When military pressure forced the LRA out of Uganda in 2005, the rebels scattered across parts of central Africa. Reports over the years have claimed Kony was hiding in Sudan’s Darfur region or in a remote corner of Central African Republic, where LRA fighters continued to kill and abduct in occasional raids on villages, and where Ongwen was arrested in 2015.

Kony became internationally notorious in 2012 when the U.S.-based advocacy group Invisible Children made a viral video highlighting the LRA’s crimes. By that time the group had already been weakened by defections as it splintered into smaller, highly mobile groups.
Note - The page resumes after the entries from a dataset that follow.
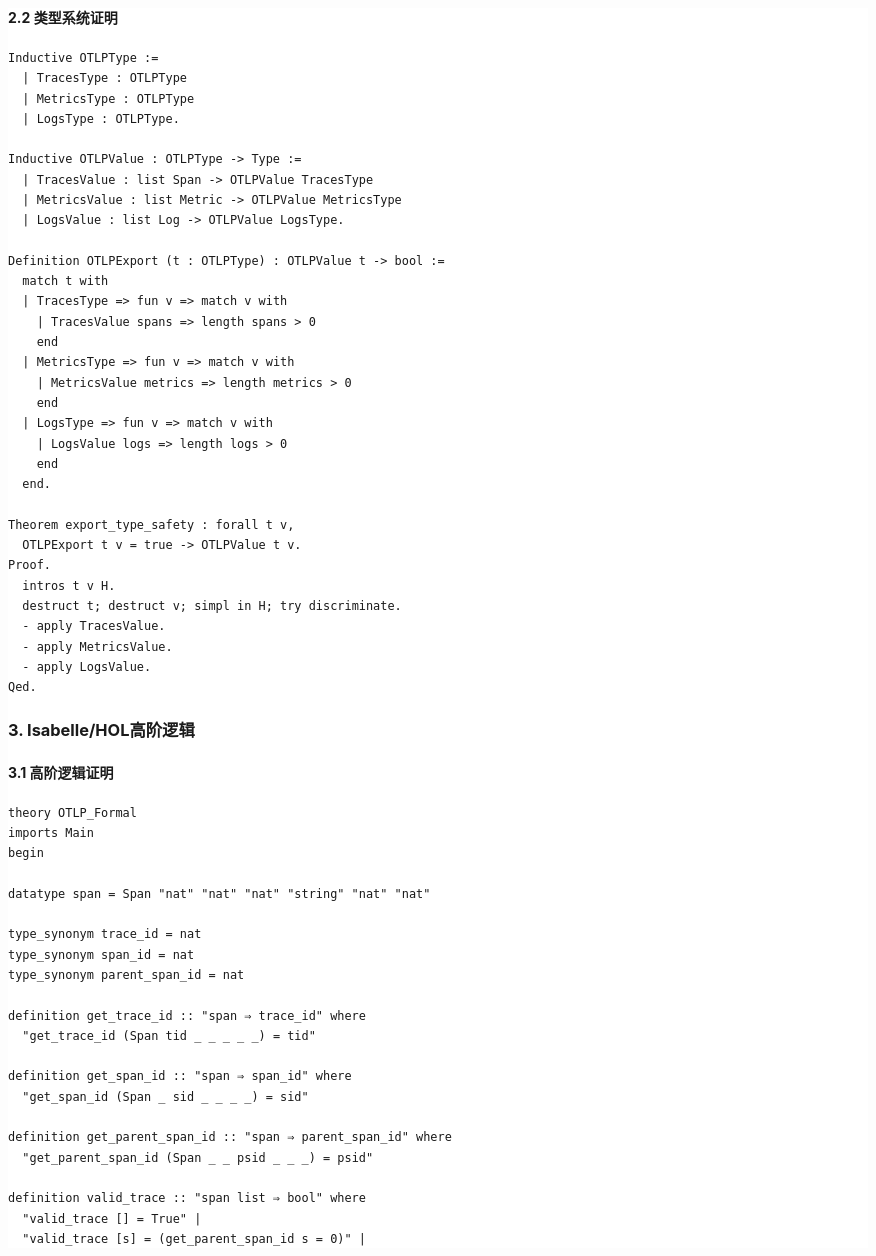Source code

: #### 2.2 类型系统证明

```coq
Inductive OTLPType :=
  | TracesType : OTLPType
  | MetricsType : OTLPType
  | LogsType : OTLPType.

Inductive OTLPValue : OTLPType -> Type :=
  | TracesValue : list Span -> OTLPValue TracesType
  | MetricsValue : list Metric -> OTLPValue MetricsType
  | LogsValue : list Log -> OTLPValue LogsType.

Definition OTLPExport (t : OTLPType) : OTLPValue t -> bool :=
  match t with
  | TracesType => fun v => match v with
    | TracesValue spans => length spans > 0
    end
  | MetricsType => fun v => match v with
    | MetricsValue metrics => length metrics > 0
    end
  | LogsType => fun v => match v with
    | LogsValue logs => length logs > 0
    end
  end.

Theorem export_type_safety : forall t v, 
  OTLPExport t v = true -> OTLPValue t v.
Proof.
  intros t v H.
  destruct t; destruct v; simpl in H; try discriminate.
  - apply TracesValue.
  - apply MetricsValue.
  - apply LogsValue.
Qed.
```

### 3. Isabelle/HOL高阶逻辑

#### 3.1 高阶逻辑证明

```isabelle
theory OTLP_Formal
imports Main
begin

datatype span = Span "nat" "nat" "nat" "string" "nat" "nat"

type_synonym trace_id = nat
type_synonym span_id = nat
type_synonym parent_span_id = nat

definition get_trace_id :: "span ⇒ trace_id" where
  "get_trace_id (Span tid _ _ _ _ _) = tid"

definition get_span_id :: "span ⇒ span_id" where
  "get_span_id (Span _ sid _ _ _ _) = sid"

definition get_parent_span_id :: "span ⇒ parent_span_id" where
  "get_parent_span_id (Span _ _ psid _ _ _) = psid"

definition valid_trace :: "span list ⇒ bool" where
  "valid_trace [] = True" |
  "valid_trace [s] = (get_parent_span_id s = 0)" |
```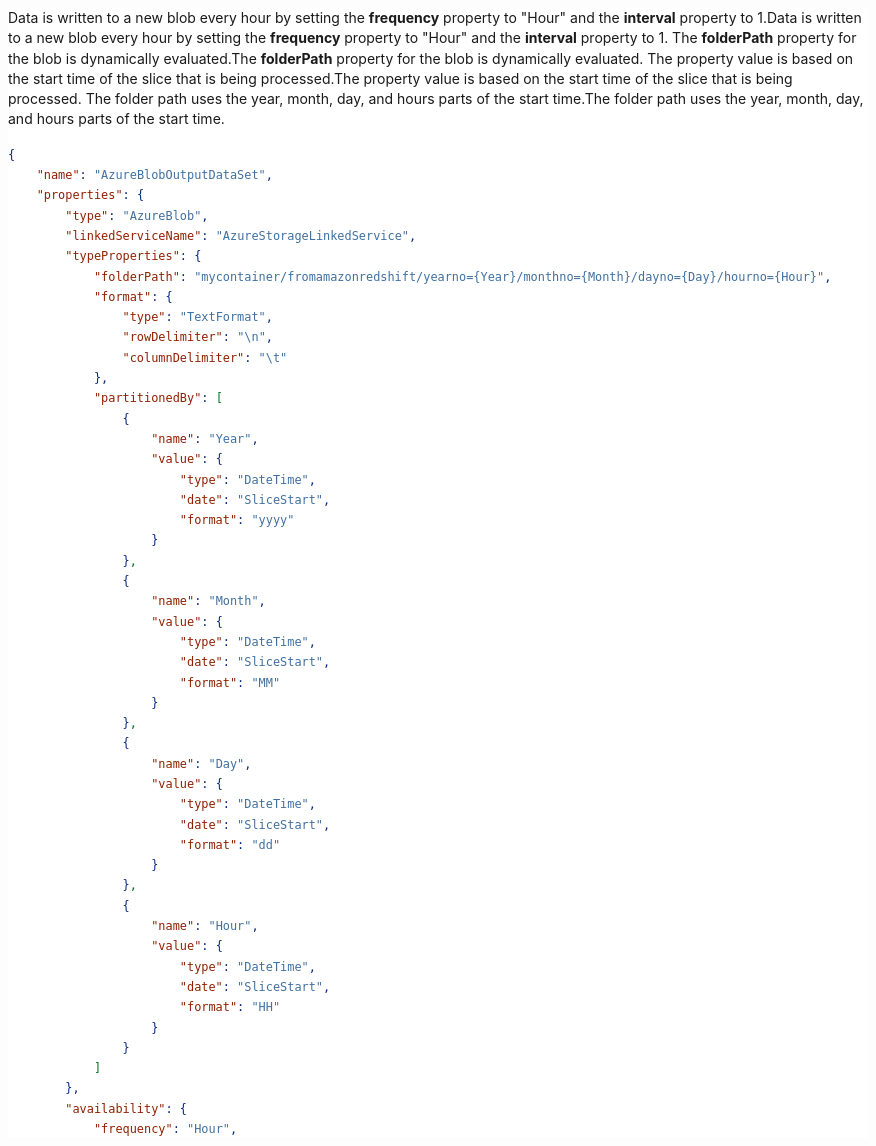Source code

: <span data-ttu-id="bfeb3-229">Data is written to a new blob every hour by setting the **frequency** property to "Hour" and the **interval** property to 1.</span><span class="sxs-lookup"><span data-stu-id="bfeb3-229">Data is written to a new blob every hour by setting the **frequency** property to "Hour" and the **interval** property to 1.</span></span> <span data-ttu-id="bfeb3-230">The **folderPath** property for the blob is dynamically evaluated.</span><span class="sxs-lookup"><span data-stu-id="bfeb3-230">The **folderPath** property for the blob is dynamically evaluated.</span></span> <span data-ttu-id="bfeb3-231">The property value is based on the start time of the slice that is being processed.</span><span class="sxs-lookup"><span data-stu-id="bfeb3-231">The property value is based on the start time of the slice that is being processed.</span></span> <span data-ttu-id="bfeb3-232">The folder path uses the year, month, day, and hours parts of the start time.</span><span class="sxs-lookup"><span data-stu-id="bfeb3-232">The folder path uses the year, month, day, and hours parts of the start time.</span></span>

```json
{
    "name": "AzureBlobOutputDataSet",
    "properties": {
        "type": "AzureBlob",
        "linkedServiceName": "AzureStorageLinkedService",
        "typeProperties": {
            "folderPath": "mycontainer/fromamazonredshift/yearno={Year}/monthno={Month}/dayno={Day}/hourno={Hour}",
            "format": {
                "type": "TextFormat",
                "rowDelimiter": "\n",
                "columnDelimiter": "\t"
            },
            "partitionedBy": [
                {
                    "name": "Year",
                    "value": {
                        "type": "DateTime",
                        "date": "SliceStart",
                        "format": "yyyy"
                    }
                },
                {
                    "name": "Month",
                    "value": {
                        "type": "DateTime",
                        "date": "SliceStart",
                        "format": "MM"
                    }
                },
                {
                    "name": "Day",
                    "value": {
                        "type": "DateTime",
                        "date": "SliceStart",
                        "format": "dd"
                    }
                },
                {
                    "name": "Hour",
                    "value": {
                        "type": "DateTime",
                        "date": "SliceStart",
                        "format": "HH"
                    }
                }
            ]
        },
        "availability": {
            "frequency": "Hour",
```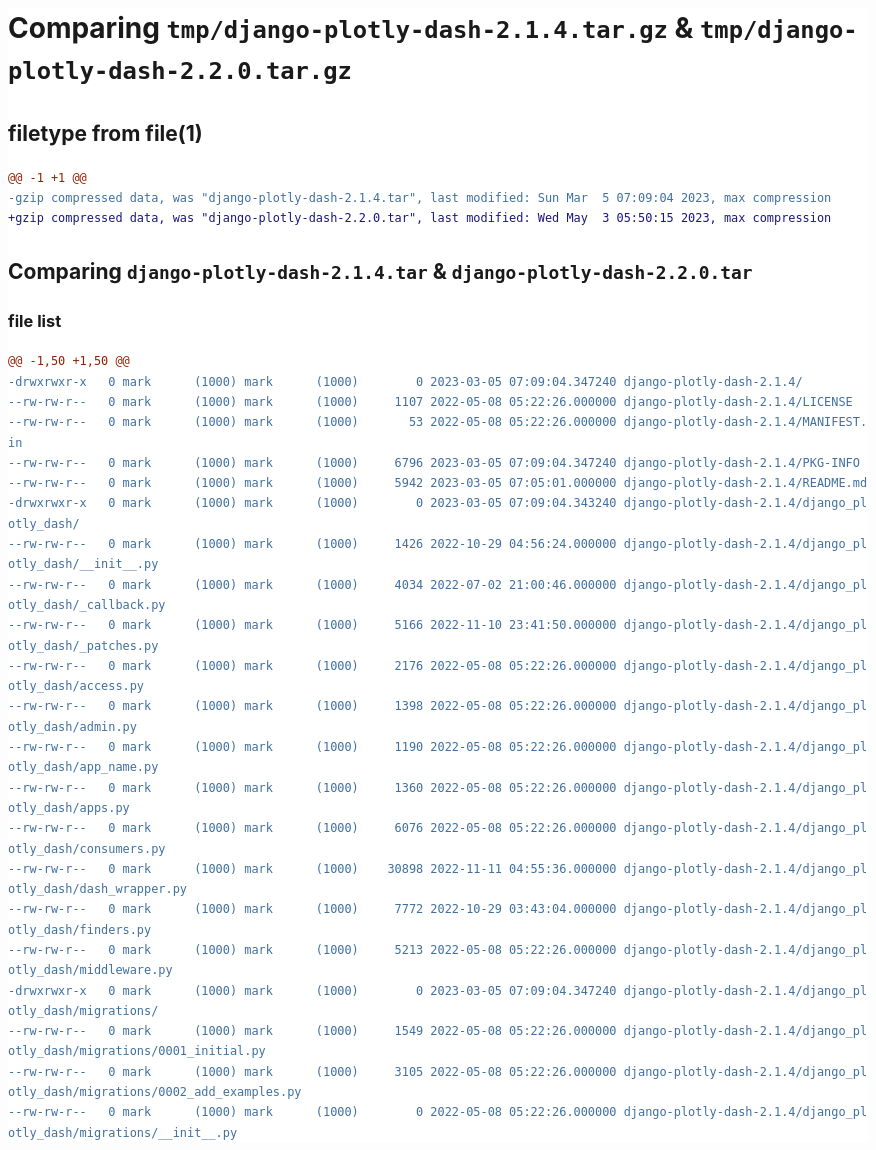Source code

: # Comparing `tmp/django-plotly-dash-2.1.4.tar.gz` & `tmp/django-plotly-dash-2.2.0.tar.gz`

## filetype from file(1)

```diff
@@ -1 +1 @@
-gzip compressed data, was "django-plotly-dash-2.1.4.tar", last modified: Sun Mar  5 07:09:04 2023, max compression
+gzip compressed data, was "django-plotly-dash-2.2.0.tar", last modified: Wed May  3 05:50:15 2023, max compression
```

## Comparing `django-plotly-dash-2.1.4.tar` & `django-plotly-dash-2.2.0.tar`

### file list

```diff
@@ -1,50 +1,50 @@
-drwxrwxr-x   0 mark      (1000) mark      (1000)        0 2023-03-05 07:09:04.347240 django-plotly-dash-2.1.4/
--rw-rw-r--   0 mark      (1000) mark      (1000)     1107 2022-05-08 05:22:26.000000 django-plotly-dash-2.1.4/LICENSE
--rw-rw-r--   0 mark      (1000) mark      (1000)       53 2022-05-08 05:22:26.000000 django-plotly-dash-2.1.4/MANIFEST.in
--rw-rw-r--   0 mark      (1000) mark      (1000)     6796 2023-03-05 07:09:04.347240 django-plotly-dash-2.1.4/PKG-INFO
--rw-rw-r--   0 mark      (1000) mark      (1000)     5942 2023-03-05 07:05:01.000000 django-plotly-dash-2.1.4/README.md
-drwxrwxr-x   0 mark      (1000) mark      (1000)        0 2023-03-05 07:09:04.343240 django-plotly-dash-2.1.4/django_plotly_dash/
--rw-rw-r--   0 mark      (1000) mark      (1000)     1426 2022-10-29 04:56:24.000000 django-plotly-dash-2.1.4/django_plotly_dash/__init__.py
--rw-rw-r--   0 mark      (1000) mark      (1000)     4034 2022-07-02 21:00:46.000000 django-plotly-dash-2.1.4/django_plotly_dash/_callback.py
--rw-rw-r--   0 mark      (1000) mark      (1000)     5166 2022-11-10 23:41:50.000000 django-plotly-dash-2.1.4/django_plotly_dash/_patches.py
--rw-rw-r--   0 mark      (1000) mark      (1000)     2176 2022-05-08 05:22:26.000000 django-plotly-dash-2.1.4/django_plotly_dash/access.py
--rw-rw-r--   0 mark      (1000) mark      (1000)     1398 2022-05-08 05:22:26.000000 django-plotly-dash-2.1.4/django_plotly_dash/admin.py
--rw-rw-r--   0 mark      (1000) mark      (1000)     1190 2022-05-08 05:22:26.000000 django-plotly-dash-2.1.4/django_plotly_dash/app_name.py
--rw-rw-r--   0 mark      (1000) mark      (1000)     1360 2022-05-08 05:22:26.000000 django-plotly-dash-2.1.4/django_plotly_dash/apps.py
--rw-rw-r--   0 mark      (1000) mark      (1000)     6076 2022-05-08 05:22:26.000000 django-plotly-dash-2.1.4/django_plotly_dash/consumers.py
--rw-rw-r--   0 mark      (1000) mark      (1000)    30898 2022-11-11 04:55:36.000000 django-plotly-dash-2.1.4/django_plotly_dash/dash_wrapper.py
--rw-rw-r--   0 mark      (1000) mark      (1000)     7772 2022-10-29 03:43:04.000000 django-plotly-dash-2.1.4/django_plotly_dash/finders.py
--rw-rw-r--   0 mark      (1000) mark      (1000)     5213 2022-05-08 05:22:26.000000 django-plotly-dash-2.1.4/django_plotly_dash/middleware.py
-drwxrwxr-x   0 mark      (1000) mark      (1000)        0 2023-03-05 07:09:04.347240 django-plotly-dash-2.1.4/django_plotly_dash/migrations/
--rw-rw-r--   0 mark      (1000) mark      (1000)     1549 2022-05-08 05:22:26.000000 django-plotly-dash-2.1.4/django_plotly_dash/migrations/0001_initial.py
--rw-rw-r--   0 mark      (1000) mark      (1000)     3105 2022-05-08 05:22:26.000000 django-plotly-dash-2.1.4/django_plotly_dash/migrations/0002_add_examples.py
--rw-rw-r--   0 mark      (1000) mark      (1000)        0 2022-05-08 05:22:26.000000 django-plotly-dash-2.1.4/django_plotly_dash/migrations/__init__.py
```
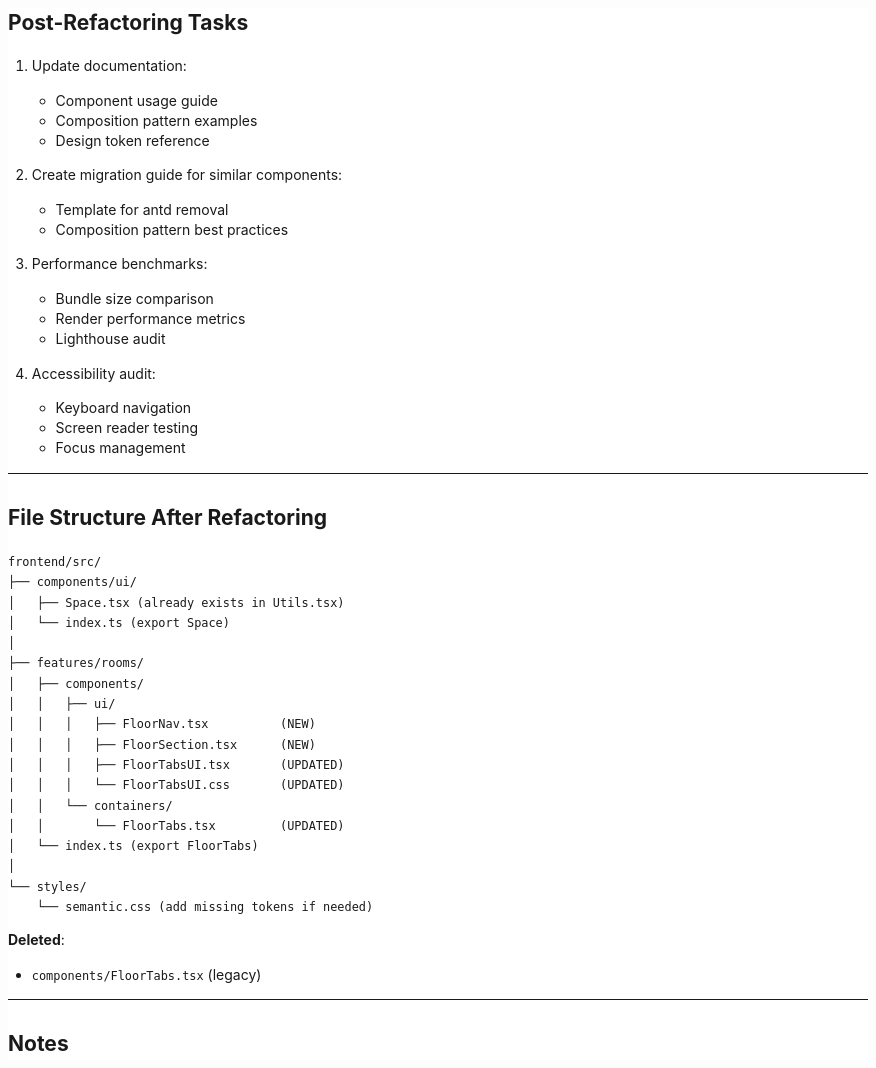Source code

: ## Post-Refactoring Tasks

1. Update documentation:
   - Component usage guide
   - Composition pattern examples
   - Design token reference

2. Create migration guide for similar components:
   - Template for antd removal
   - Composition pattern best practices

3. Performance benchmarks:
   - Bundle size comparison
   - Render performance metrics
   - Lighthouse audit

4. Accessibility audit:
   - Keyboard navigation
   - Screen reader testing
   - Focus management

---

## File Structure After Refactoring

```
frontend/src/
├── components/ui/
│   ├── Space.tsx (already exists in Utils.tsx)
│   └── index.ts (export Space)
│
├── features/rooms/
│   ├── components/
│   │   ├── ui/
│   │   │   ├── FloorNav.tsx          (NEW)
│   │   │   ├── FloorSection.tsx      (NEW)
│   │   │   ├── FloorTabsUI.tsx       (UPDATED)
│   │   │   └── FloorTabsUI.css       (UPDATED)
│   │   └── containers/
│   │       └── FloorTabs.tsx         (UPDATED)
│   └── index.ts (export FloorTabs)
│
└── styles/
    └── semantic.css (add missing tokens if needed)
```

**Deleted**:

- `components/FloorTabs.tsx` (legacy)

---

## Notes
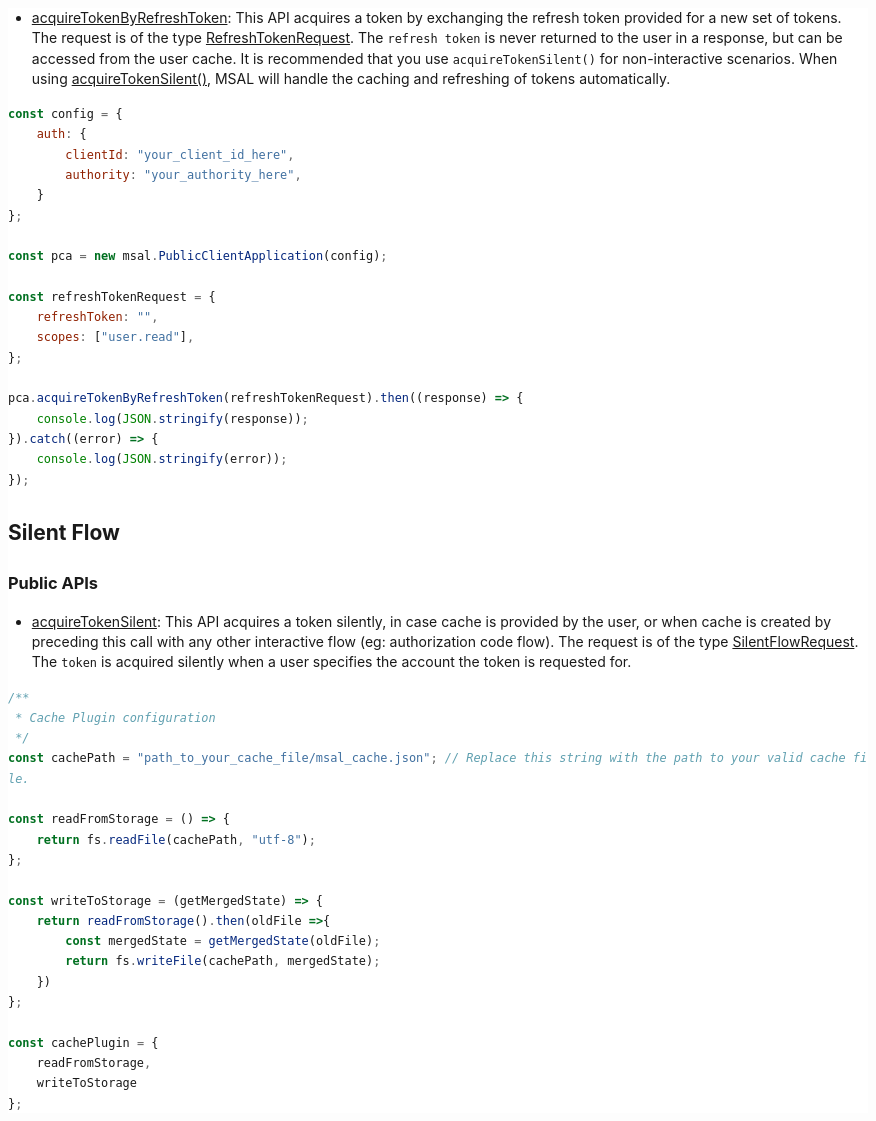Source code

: - [acquireTokenByRefreshToken](/javascript/api/@azure/msal-node/apiid#@azure-msal-node-apiid-acquiretokenbyrefreshtoken): This API acquires a token by exchanging the refresh token provided for a new set of tokens. The request is of the type [RefreshTokenRequest](/javascript/api/@azure/msal-node/refreshtokenrequest). The `refresh token` is never returned to the user in a response, but can be accessed from the user cache. It is recommended that you use `acquireTokenSilent()` for non-interactive scenarios. When using [acquireTokenSilent()](/javascript/api/@azure/msal-node/clientapplication#@azure-msal-node-clientapplication-acquiretokensilent), MSAL will handle the caching and refreshing of tokens automatically.

``` javascript
const config = {
    auth: {
        clientId: "your_client_id_here",
        authority: "your_authority_here",
    }
};

const pca = new msal.PublicClientApplication(config);

const refreshTokenRequest = {
    refreshToken: "",
    scopes: ["user.read"],
};

pca.acquireTokenByRefreshToken(refreshTokenRequest).then((response) => {
    console.log(JSON.stringify(response));
}).catch((error) => {
    console.log(JSON.stringify(error));
});
```

## Silent Flow

### Public APIs

- [acquireTokenSilent](/javascript/api/@azure/msal-node/clientapplication#@azure-msal-node-clientapplication-acquiretokensilent): This API acquires a token silently, in case cache is provided by the user, or when cache is created by preceding this call with any other interactive flow (eg: authorization code flow). The request is of the type [SilentFlowRequest](/javascript/api/@azure/msal-node/silentflowrequest). The `token` is acquired silently when a user specifies the account the token is requested for.

``` javascript
/**
 * Cache Plugin configuration
 */
const cachePath = "path_to_your_cache_file/msal_cache.json"; // Replace this string with the path to your valid cache file.

const readFromStorage = () => {
    return fs.readFile(cachePath, "utf-8");
};

const writeToStorage = (getMergedState) => {
    return readFromStorage().then(oldFile =>{
        const mergedState = getMergedState(oldFile);
        return fs.writeFile(cachePath, mergedState);
    })
};

const cachePlugin = {
    readFromStorage,
    writeToStorage
};

```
Uganda’s military estimated in 2013 that the group comprised no more than a few hundred fighters. 

“Today’s verdict is a reminder that the LRA’s chief leader, Joseph Kony, remains a fugitive who has evaded justice for more than 15 years,” Keppler said, calling on nations to recommit to bringing him to justice at the ICC.”

Invisible Children said this week that 108 children abducted by the LRA remain missing.

Martin Ojara Mapenduzi, chairman of the northern Ugandan district of Gulu, told The Associated Press there were “mixed reactions” among local people. 

Some were sad that Ongwen faces years in prison despite himself being a victim of the insurgency, he said, while many others wept for children they don’t expect to see again.

“There are so many children who remain unaccounted for. When such a thing happens, it brings back painful memories,” Mapenduzi said, referring to Ongwen’s conviction.

Mapenduzi said he has a nephew who was abducted in 1996, and the boy’s mother still “screams” his name some days, looking for him. 

“From 1996 up to now, we don’t know whether he is dead or alive,” the official said. 


Associated Press writer Rodney Muhumuza in Kampala, Uganda, contributed reporting.